In 2022, Ketanji Brown Jackson was sworn in as the 116th Supreme Court justice, becoming the first Black woman to serve on the court in its 233-year history. Jackson took the oath of office to replace departing Justice Stephen Breyer.
She formerly served as a district judge in the United States District Court for the District of Columbia from 2013 to 2021. President Joe Biden nominated her to fill Merrick Garland’s seat on the D.C. Circuit in June 2021, following Garland’s confirmation as attorney general. Jackson has previously clerked for three federal courts, including Breyer himself from 1999 to 2000.
The judge’s ascension to the position of first Black woman on the Supreme Court was not easy. Unlike several of her colleagues on the nine-member bench, her climb to the Supreme Court has yet to result in massive wealth.
Forbes estimates her net worth at $2 million, making her the least wealthy justice alongside Brett Kavanaugh. Furthermore, the business journal reported that half of her net worth is tied up in her Washington, D.C. house, with the remainder kept in an investment portfolio and a stake in a holiday property.
Her net worth is projected to climb as her book is released later this year, and she has a hefty pension to look forward to when she quits. Penguin Random House will release her memoir, “Lovely One,” in September, following a $3 million book contract inked in 2022.
Jackson was born in Washington, DC, and raised in Miami by parents who both graduated from historically black colleges.

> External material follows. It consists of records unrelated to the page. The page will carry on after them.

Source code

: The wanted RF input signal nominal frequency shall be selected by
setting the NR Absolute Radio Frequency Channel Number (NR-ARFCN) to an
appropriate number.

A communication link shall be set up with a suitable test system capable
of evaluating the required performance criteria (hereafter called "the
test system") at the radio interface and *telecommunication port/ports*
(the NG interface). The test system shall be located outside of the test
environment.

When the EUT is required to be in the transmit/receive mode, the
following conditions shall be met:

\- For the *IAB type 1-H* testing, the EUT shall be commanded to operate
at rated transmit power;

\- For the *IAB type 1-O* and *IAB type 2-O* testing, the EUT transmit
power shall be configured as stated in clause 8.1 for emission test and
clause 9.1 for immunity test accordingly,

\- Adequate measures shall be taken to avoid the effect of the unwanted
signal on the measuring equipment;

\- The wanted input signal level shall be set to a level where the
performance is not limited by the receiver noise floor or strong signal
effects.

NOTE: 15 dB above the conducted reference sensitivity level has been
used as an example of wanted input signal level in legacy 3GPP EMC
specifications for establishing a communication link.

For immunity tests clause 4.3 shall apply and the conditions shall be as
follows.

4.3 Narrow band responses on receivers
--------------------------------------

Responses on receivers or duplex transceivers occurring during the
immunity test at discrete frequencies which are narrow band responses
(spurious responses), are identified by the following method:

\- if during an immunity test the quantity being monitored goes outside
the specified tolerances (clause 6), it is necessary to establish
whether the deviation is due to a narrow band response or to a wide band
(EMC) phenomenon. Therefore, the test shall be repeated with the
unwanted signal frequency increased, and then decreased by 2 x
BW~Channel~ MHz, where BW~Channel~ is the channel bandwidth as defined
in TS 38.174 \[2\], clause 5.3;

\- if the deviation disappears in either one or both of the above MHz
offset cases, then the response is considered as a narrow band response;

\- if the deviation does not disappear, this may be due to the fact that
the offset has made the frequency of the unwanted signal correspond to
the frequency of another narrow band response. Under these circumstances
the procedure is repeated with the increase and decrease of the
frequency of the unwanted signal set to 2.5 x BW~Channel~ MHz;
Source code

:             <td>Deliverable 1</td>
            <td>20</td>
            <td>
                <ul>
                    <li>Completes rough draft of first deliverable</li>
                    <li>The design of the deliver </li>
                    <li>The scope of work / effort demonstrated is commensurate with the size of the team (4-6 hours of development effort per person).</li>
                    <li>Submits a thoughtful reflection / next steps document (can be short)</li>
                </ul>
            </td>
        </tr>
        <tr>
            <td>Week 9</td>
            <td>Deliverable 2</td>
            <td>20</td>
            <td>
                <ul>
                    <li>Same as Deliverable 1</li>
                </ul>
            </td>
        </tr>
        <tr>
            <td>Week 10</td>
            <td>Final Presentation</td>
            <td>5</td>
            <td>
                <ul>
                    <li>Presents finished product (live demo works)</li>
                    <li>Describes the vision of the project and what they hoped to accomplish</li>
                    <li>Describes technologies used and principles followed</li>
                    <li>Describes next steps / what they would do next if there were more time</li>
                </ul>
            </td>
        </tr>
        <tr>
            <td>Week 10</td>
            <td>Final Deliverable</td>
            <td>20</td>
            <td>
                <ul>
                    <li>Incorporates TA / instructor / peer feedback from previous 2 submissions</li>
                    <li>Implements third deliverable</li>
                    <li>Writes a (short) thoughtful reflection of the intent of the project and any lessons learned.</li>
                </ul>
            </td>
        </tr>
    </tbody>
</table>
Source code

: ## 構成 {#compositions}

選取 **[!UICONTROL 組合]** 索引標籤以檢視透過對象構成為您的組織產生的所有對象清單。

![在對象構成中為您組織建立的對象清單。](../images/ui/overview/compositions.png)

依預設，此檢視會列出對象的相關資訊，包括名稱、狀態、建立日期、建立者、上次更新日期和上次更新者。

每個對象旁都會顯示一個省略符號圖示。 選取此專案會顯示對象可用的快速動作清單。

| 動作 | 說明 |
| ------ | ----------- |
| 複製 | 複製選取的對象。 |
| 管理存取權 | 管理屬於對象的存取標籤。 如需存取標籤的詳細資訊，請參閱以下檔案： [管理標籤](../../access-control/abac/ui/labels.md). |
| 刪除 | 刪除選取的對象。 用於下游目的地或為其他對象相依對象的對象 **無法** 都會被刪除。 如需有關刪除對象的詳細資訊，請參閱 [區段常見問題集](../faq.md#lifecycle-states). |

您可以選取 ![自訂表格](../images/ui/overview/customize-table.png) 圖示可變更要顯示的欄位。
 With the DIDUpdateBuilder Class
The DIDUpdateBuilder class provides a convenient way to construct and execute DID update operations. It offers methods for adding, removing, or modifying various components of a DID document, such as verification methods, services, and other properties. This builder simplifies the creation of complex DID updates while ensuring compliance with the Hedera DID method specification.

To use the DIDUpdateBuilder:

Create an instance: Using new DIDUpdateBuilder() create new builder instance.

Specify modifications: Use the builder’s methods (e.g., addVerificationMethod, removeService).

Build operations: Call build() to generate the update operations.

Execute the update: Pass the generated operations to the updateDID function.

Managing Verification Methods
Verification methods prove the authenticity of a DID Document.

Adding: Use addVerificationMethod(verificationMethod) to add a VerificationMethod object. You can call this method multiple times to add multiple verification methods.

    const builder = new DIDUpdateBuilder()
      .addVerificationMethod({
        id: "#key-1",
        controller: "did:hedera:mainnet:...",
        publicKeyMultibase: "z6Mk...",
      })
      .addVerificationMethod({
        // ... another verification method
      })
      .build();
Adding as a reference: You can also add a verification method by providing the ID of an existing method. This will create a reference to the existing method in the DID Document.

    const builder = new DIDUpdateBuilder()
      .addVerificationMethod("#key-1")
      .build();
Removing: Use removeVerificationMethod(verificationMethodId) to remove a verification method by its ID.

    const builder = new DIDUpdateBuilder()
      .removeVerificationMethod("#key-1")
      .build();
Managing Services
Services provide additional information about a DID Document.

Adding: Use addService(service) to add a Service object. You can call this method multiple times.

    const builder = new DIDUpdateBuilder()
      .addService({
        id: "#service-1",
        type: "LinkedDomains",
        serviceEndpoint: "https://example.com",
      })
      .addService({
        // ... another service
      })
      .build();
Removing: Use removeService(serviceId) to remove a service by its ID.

Jackson holds two degrees from Harvard University, where she studied both as an undergraduate and as a law student, and she previously served as editor of the Harvard Law Review. According to the BBC, she spearheaded protests against a Harvard student who hung a Confederate flag in his dorm window.
After graduation, Jackson served as a clerk for two judges before moving on to various employment in Boston and Washington, DC. According to Forbes, she never stayed in one post for long, working at a boutique business before leaving after nine months to work as a clerk for Justice Stephen Breyer, whom she later replaced at the Supreme Court.
She also took up another associate position at a prominent law firm in Boston and was appointed counsel at an appellate firm in 2009. She was thereafter named vice chair of the Sentencing Commission and began receiving a salary of $184,500, which Forbes described as “likely a drop from private practice.”
In 2012, she was appointed to a lifetime position as a judge in the District of Columbia District Court. Her declared net worth was just under $700,000, which included $340,000 in investments and retirement funds. In March 2013, she was confirmed at a new salary of $174,000. By 2021, her pay had risen considerably to $218,600. When she was nominated to the D.C. Circuit, she had a net worth of $1.7 million.
By the time President Biden nominated her to the Supreme Court, Jackson’s net worth had risen to $1.8 million, according to Senate papers published by Forbes.
Forbes thinks that the sum has increased to roughly $2 million.